As estratégias para enfrentar o aumento do mar combinam a redução das emissões globais e ações de adaptação local. A nível internacional, é essencial expandir as energias renováveis, melhorar a eficiência energética e incentivar transportes menos poluentes. A lista a seguir apresenta maneiras de mitigar os efeitos:

  • Preservar e recuperar manguezais, recifes e restingas como barreiras naturais.
  • Rever planos diretores para evitar novas ocupações em áreas de risco.
  • Construir ou reforçar diques, quebra-mares e comportas, quando viável.
  • Criar zonas tampão com parques costeiros e áreas verdes.
  • Implementar sistemas de alerta precoce para marés altas e eventos extremos.
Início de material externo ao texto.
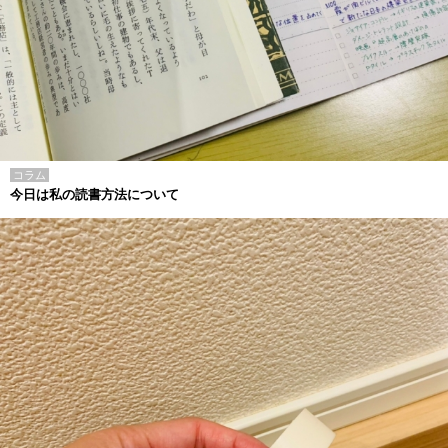
コラム
今日は私の読書方法について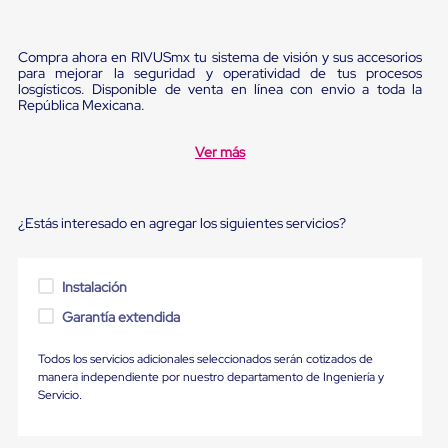
Ultima
Milla
Anti-
Compra ahora en RIVUSmx tu sistema de visión y sus accesorios
Robo
para mejorar la seguridad y operatividad de tus procesos
Hormiga
losgísticos. Disponible de venta en línea con envio a toda la
Estanterías
República Mexicana.
Móviles
MRO
Distribución
Ver más
Equipos
Móviles
Diablitos
de
¿Estás interesado en agregar los siguientes servicios?
carga
Empaque
y
Instalación
Embalaje
Playo
Garantía extendida
Emplaye
Stretch
Todos los servicios adicionales seleccionados serán cotizados de
Film
manera independiente por nuestro departamento de Ingeniería y
Automatico
Servicio.
Emplaye
Manual
Plastico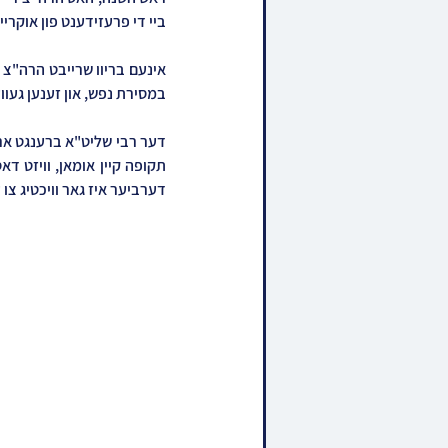
ביי די פרעזידענט פון אוקריי
במסירת נפש, און זענען געווע
דערביער איז גאר וויכטיג צו 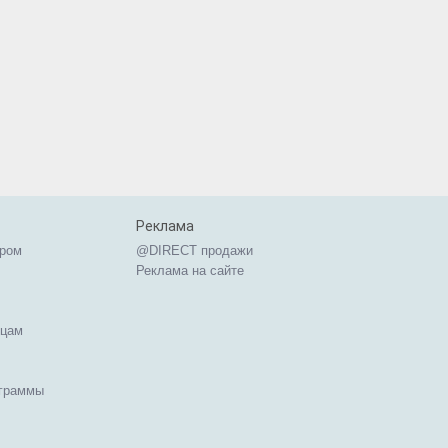
Реклама
ером
@DIRECT продажи
Реклама на сайте
ицам
ограммы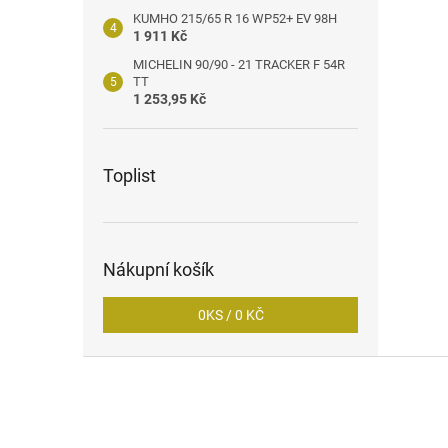
KUMHO 215/65 R 16 WP52+ EV 98H
1 911 Kč
MICHELIN 90/90 - 21 TRACKER F 54R
TT
1 253,95 Kč
Toplist
Nákupní košík
0
KS /
0 KČ
Z
á
p
a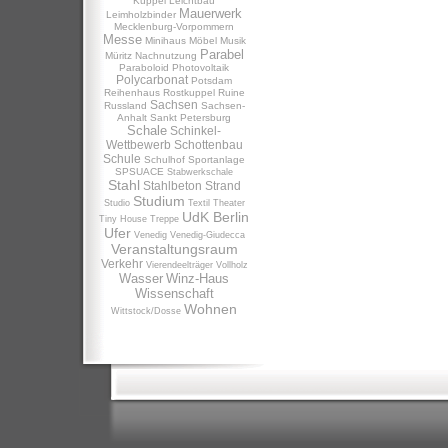
Kuppel
Leichtbau
Mauerwerk
Leimholzbinder
Mecklenburg-Vorpommern
Messe
Minihaus
Möbel
Musik
Parabel
Müritz
Nachnutzung
Paraboloid
Photovoltaik
Polycarbonat
Potsdam
Reihenhaus
Rostkuppel
Ruine
Sachsen
Russland
Sachsen-
Anhalt
Sankt Petersburg
Schale
Schinkel-
Wettbewerb
Schottenbau
Schule
Schulhof
Sportanlage
SPSUACE
Stabwerkschale
Stahl
Stahlbeton
Strand
Studium
Studio
Textil
Theater
UdK Berlin
Tiny House
Treppe
Ufer
Venedig
Venedig-Giudecca
Veranstaltungsraum
Verkehr
Vierendeelträger
Vollholz
Wasser
Winz-Haus
Wissenschaft
Wohnen
Wittstock/Dosse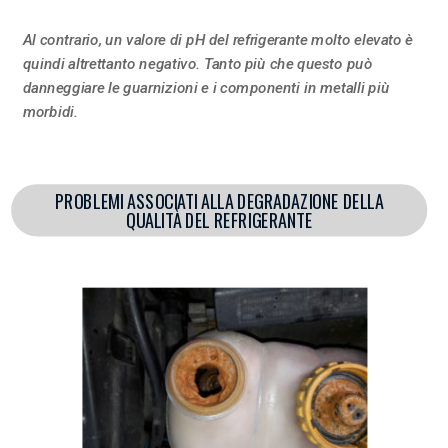
Al contrario, un valore di pH del refrigerante molto elevato è
quindi altrettanto negativo. Tanto più che questo può
danneggiare le guarnizioni e i componenti in metalli più
morbidi.
PROBLEMI ASSOCIATI ALLA DEGRADAZIONE DELLA
QUALITÀ DEL REFRIGERANTE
Como podem as comunidades costeiras preparar-se?

A preparação depende não só de obras, mas também de organização social, informação confiável e participação comunitária. Comunidades bem informadas respondem melhor aos alertas de risco e exigem políticas adequadas dos gestores públicos.

Mapeamento de áreas vulneráveis, planos de emergência comunitários, formação de lideranças, educação ambiental e monitoramento participativo de tempestades e enchentes são iniciativas que fortalecem a resiliência local e tornam as respostas mais justas e alinhadas com a realidade dos pescadores, trabalhadores do turismo e ribeirinhos.